The statistics were released by the Reserve Bank of India (RBI) on Friday evening. The previous all-time high was $372.73 billion as of April 28, 2017.
The news comes a fortnight ahead of the Narendra Modi government completing three years in power (on May 26). The reserves stood at $312.38 billion on May 30, 2014, four days after the Narendra Modi government was sworn-in.
The spike in foreign exchange reserves for the reporting week (ending May 5) came despite FPIs turning net sellers during the truncated week of stock market trading.
The stock markets are on a roll of late, hitting lifetime highs, though they slided on Friday (May 12) on news of under-reporting of bad loans by Yes Bank and a cautious monsoon prediction for this year by private weather forecast Skymet.

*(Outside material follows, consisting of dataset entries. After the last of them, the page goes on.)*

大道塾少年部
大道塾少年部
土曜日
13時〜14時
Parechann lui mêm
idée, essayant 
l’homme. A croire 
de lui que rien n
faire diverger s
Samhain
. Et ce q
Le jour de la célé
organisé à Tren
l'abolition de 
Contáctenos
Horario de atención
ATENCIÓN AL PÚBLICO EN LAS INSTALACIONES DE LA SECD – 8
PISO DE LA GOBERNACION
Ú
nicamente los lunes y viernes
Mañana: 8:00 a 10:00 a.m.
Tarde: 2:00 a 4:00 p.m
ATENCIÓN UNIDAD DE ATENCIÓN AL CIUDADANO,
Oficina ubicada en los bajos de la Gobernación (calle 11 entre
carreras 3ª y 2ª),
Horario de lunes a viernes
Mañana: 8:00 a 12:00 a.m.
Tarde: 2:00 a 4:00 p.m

The week ended May 12 saw FPIs reversing their previous week's selling streak and purchasing Indian equities in a big way. On Friday, they were net buyers of Indian stocks worth Rs 841 crore, according to provisional data released by the National Stock Exchange (NSE). In sharp contrast, domestic institutional investors turned net sellers of stocks worth Rs 711 crore.

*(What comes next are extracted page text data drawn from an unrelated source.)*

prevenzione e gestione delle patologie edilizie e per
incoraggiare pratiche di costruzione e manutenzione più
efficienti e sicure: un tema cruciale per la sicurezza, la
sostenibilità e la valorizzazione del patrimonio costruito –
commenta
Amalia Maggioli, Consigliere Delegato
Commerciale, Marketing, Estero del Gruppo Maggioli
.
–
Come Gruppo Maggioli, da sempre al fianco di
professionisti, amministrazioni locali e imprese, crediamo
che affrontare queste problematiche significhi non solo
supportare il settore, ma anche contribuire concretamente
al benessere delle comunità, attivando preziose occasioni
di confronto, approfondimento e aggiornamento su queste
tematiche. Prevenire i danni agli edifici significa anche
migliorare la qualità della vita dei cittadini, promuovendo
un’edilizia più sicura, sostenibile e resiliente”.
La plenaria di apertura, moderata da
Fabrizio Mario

Retail inflation for April drops below 3 percent
Provisional statistics released by the government showed that retail inflation for April dropped to 2.99 percent from 3.89 percent (final) in the previous month. Food price inflation dipped to less than 1 percent (0.61 percent) from 2.01 percent (final) in March.
The sharp decline in food inflation was caused by a fall in prices of pulses and vegetables, though sugar prices rose again.

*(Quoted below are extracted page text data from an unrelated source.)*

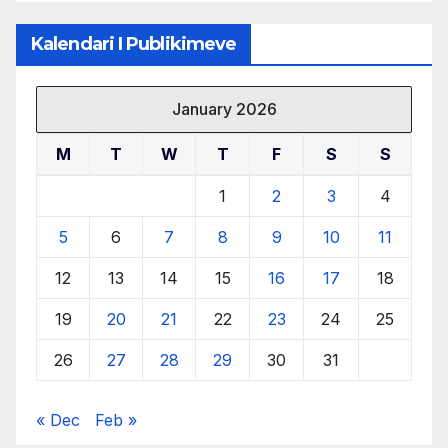
Kalendari I Publikimeve
January 2026
M
T
W
T
F
S
S
1
2
3
4
5
6
7
8
9
10
11
12
13
14
15
16
17
18
19
20
21
22
23
24
25
26
27
28
29
30
31
« Dec
Feb »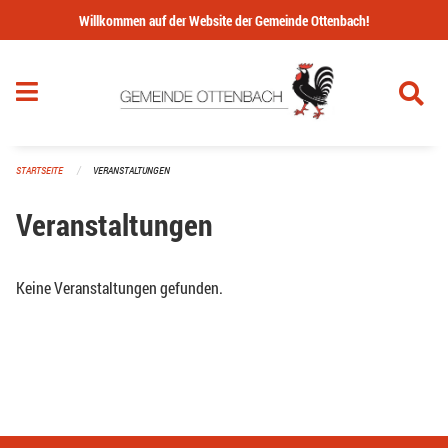
Navigation überspringen
Willkommen auf der Website der Gemeinde Ottenbach!
STARTSEITE
VERANSTALTUNGEN
Veranstaltungen
Keine Veranstaltungen gefunden.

The fall in inflation is likely to throw a challenge to the conservative stance of the RBI with regard to its monetary policy. "April CPI inflation is likely to ease stay below the 4.0% target, challenging the central bank's cautious stance," Radhika Rao, economist, group research at DBS Bank, had said in a note on Friday ahead of the data release.
"Softer Apr inflation and further slippage in May-Jun will be at odds with the RBI's cautious stance," she added.
The next RBI monetary policy meeting is on June 6 and 7.